Sadece kızı, onun üzerindeki kara bulutları dağıtabilecek sevimliliğe sahipti. O, adamı acılarının ötesindeki geçmişe ve ıstırabının ötesindeki geleceğe bağlayan altın bir bağdı. Sesinin melodisi, yüzünün ışıltısı ve elinin dokunuşu neredeyse daima adamın üzerinde güçlü bir ilaç gibi etkiye sahipti. Bunu tam olarak her zaman yapamıyordu; çünkü kimi zaman gücünün yetmediği bazı şeyleri anımsatıyordu ona. Fakat böyle anlar çok nadir ve önemsizdi; ayrıca bunları aşabileceğine inancı vardı.
Bay Darnay, kızın elini coşkuyla ve minnettarlıkla öptü ve samimiyetle teşekkür etmek üzere Bay Stryver’a döndü. Bay Stryver otuzunu henüz aşmıştı ama bundan yirmi yaş daha büyük gösteriyordu. İri yarı, gür sesli, kanlı canlı, açık sözlü ve kibarlığı elden bırakmayan bir adamdı. Arkadaşlıklara ve sohbetlere hem manevi hem de fiziksel olarak kolayca girebilen bir yapısı vardı ki, bu onun hayatta yükselmesini kolaylaştırmıştı.
Hâlen peruğunu ve cübbesini çıkarmamıştı. Müvekkilinin yanına yaklaşabilmek için zavallı Bay Lorry’yi neredeyse ezip geçmişti. “Size itibarınızı iade edebildiğim için çok mutluyum Bay Darnay. Bu utanç verici bir davaydı, son derece utanç verici. Ayrıca böyle bir sonuç alınması da pek muhtemel değildi.”
“Size hayatım boyunca minnettar kalacağım.” dedi müvekkili elini tutarak.
“Sizin için elimden gelenin en iyisini yaptım Bay Darnay; inanıyorum ki bunu herkes de yapabilirdi.”
Birinin “Bunu sadece siz başarabilirdiniz.” demesi mecburi hâle gelmişti. Belki de konuşmaya yeniden dahil olabilmek için bu görevi Bay Lorry üstlendi.
“Öyle mi düşünüyorsunuz?” dedi Bay Stryver. “Pekâlâ, bütün gün buradaydınız, biliyor olmalısınız. Hem siz de bir iş adamısınız, öyle değil mi?”

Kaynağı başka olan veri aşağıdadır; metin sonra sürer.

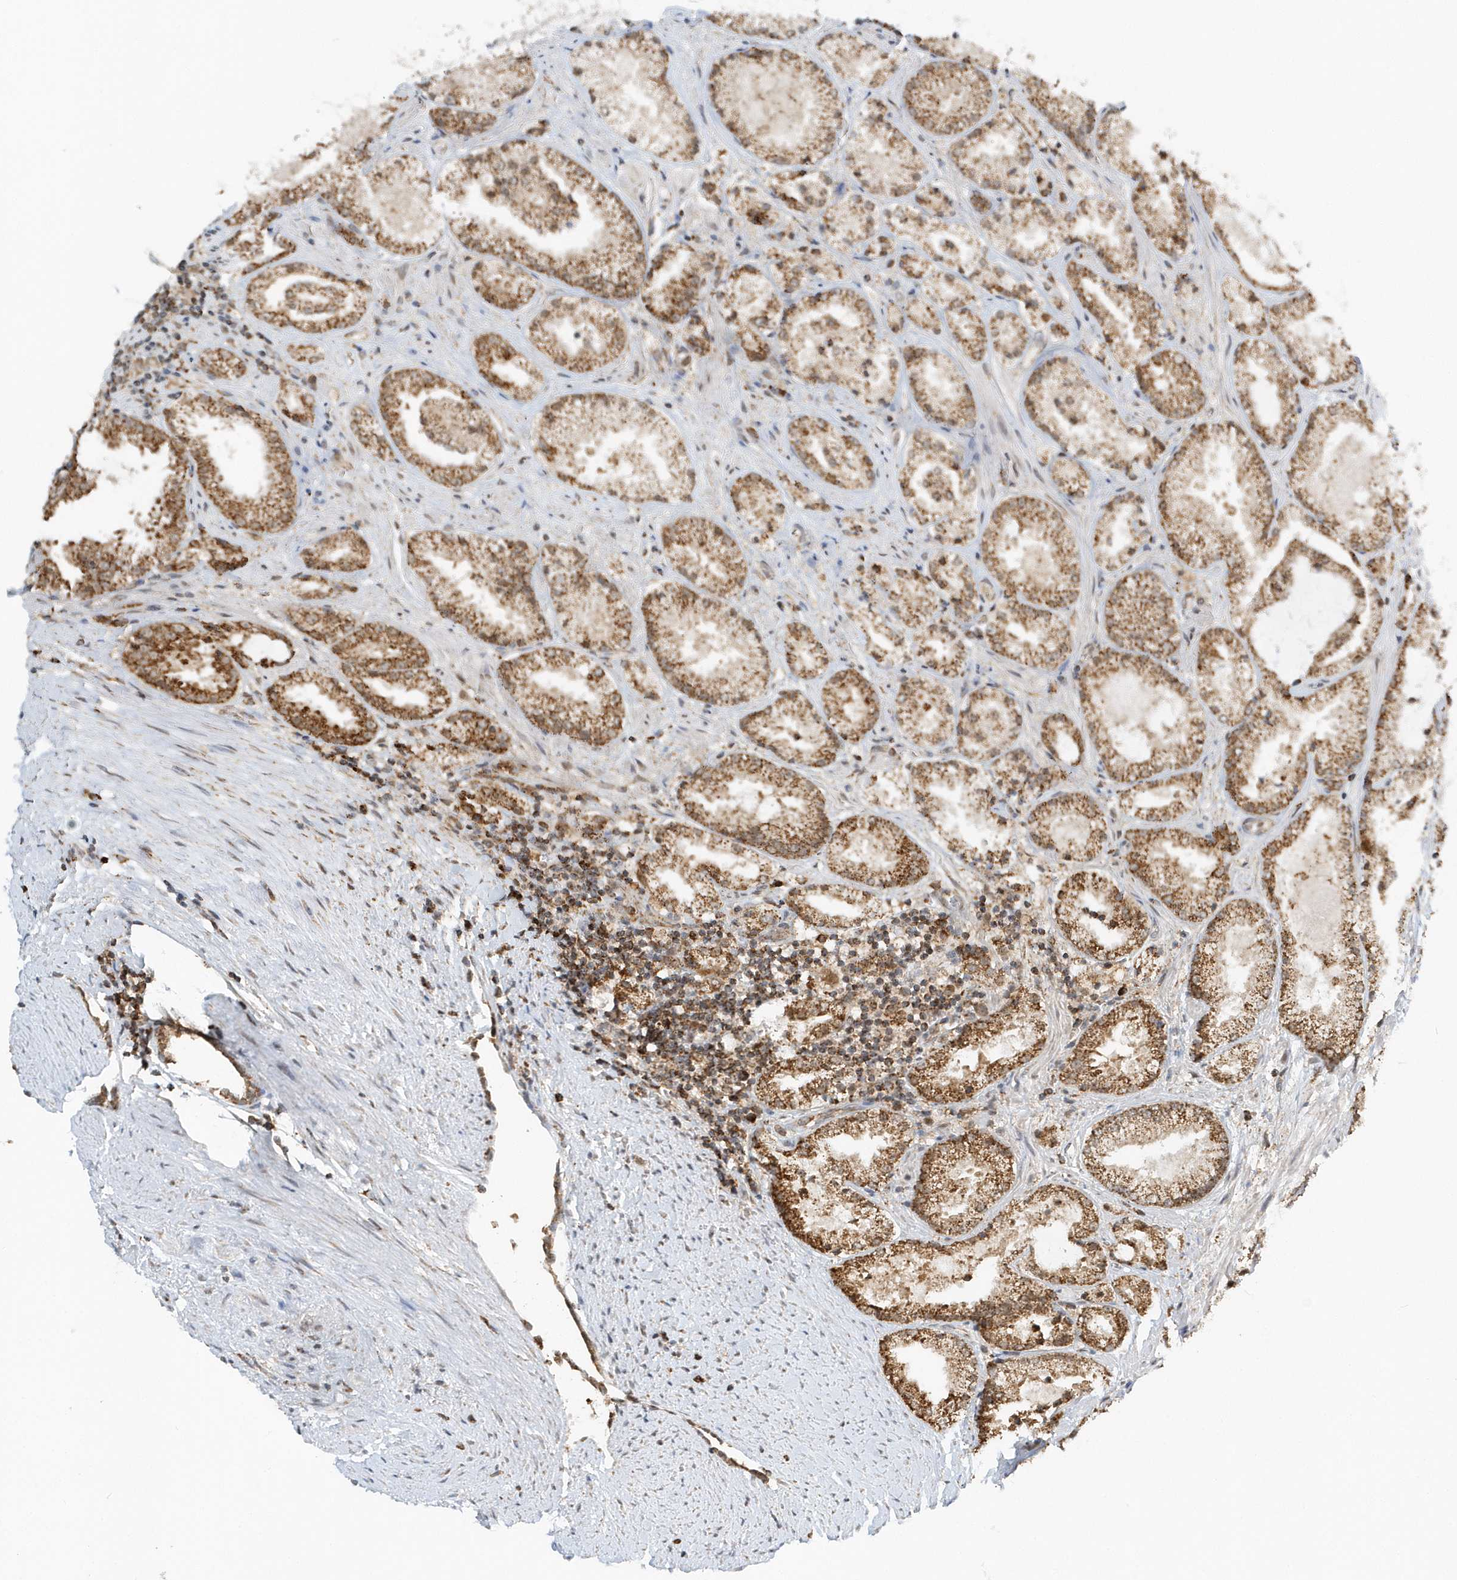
{"staining": {"intensity": "strong", "quantity": ">75%", "location": "cytoplasmic/membranous"}, "tissue": "prostate cancer", "cell_type": "Tumor cells", "image_type": "cancer", "snomed": [{"axis": "morphology", "description": "Adenocarcinoma, High grade"}, {"axis": "topography", "description": "Prostate"}], "caption": "Immunohistochemistry photomicrograph of prostate high-grade adenocarcinoma stained for a protein (brown), which shows high levels of strong cytoplasmic/membranous positivity in about >75% of tumor cells.", "gene": "PSMD6", "patient": {"sex": "male", "age": 73}}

Bay Lorry, az önce bir omuz darbesiyle onu grubun dışına itip şimdi de yeniden aralarına dahil eden avukata “Tıpkı Doktor Manette’ten bu konuşmaya burada bir son verip evlerimize gitmemizi söylemesini rica edeceğimi bildiğim gibi.” dedi. “Bayan Lucie iyi görünmüyor, Bay Darnay berbat bir gün geçirdi ve bizler de çok yorulduk.”
“Kendi adınıza konuşun Bay Lorry.” dedi Stryver, “Hâlâ gece yapmam gereken bir iş var. Lütfen kendi adınıza konuşun.”
“Kendi adıma konuşuyorum,” diye cevapladı Bay Lorry, “ve Bay Darnay adına ve Bayan Lucie adına ve… Bayan Lucie, hepimiz adına konuşabilir miyim?” Bu yerinde soruyu kıza yöneltirken babasına da kısa bir bakış atmıştı.
Adamın yüzü yine donmuş, gözleri tuhaf bir bakışla Bay Darnay’a kilitlenmişti. Dalan gözlerinin derinliklerinde hoşnutsuzluktan kaynaklanan bir kızgınlık, güvensizlik ve hatta korku vardı. Yüzündeki bu garip ifadeyle tüm düşünceleri uçup gitmişti.
“Baba.” dedi Lucie usulca elini adamın elinin üzerine koyarak.
Adam yavaşça başındaki bulutları dağıtıp kızına döndü.
“Babacığım, eve gidelim mi?”
Derin bir nefes alıp cevap verdi: “Gidelim.”
Suçsuz bulunan mahkûmun arkadaşları, kendisi bu gece serbest bırakılamayacağını söylediği için dağılmışlardı. Koridorlardaki ışıkların tamamı neredeyse söndürülmüştü; demir kapılar büyük bir gıcırtı ve sarsıntıyla kapatılmıştı. Kasvetli mekân ertesi sabaha dek terk edilmişti. Yarın, idam sehpaları, boyunduruklar, kırbaçlama direkleri ve dağlama demirlerinin yeni talihlilerini ilgiyle izlemek üzere yine insanlarla dolacaktı burası.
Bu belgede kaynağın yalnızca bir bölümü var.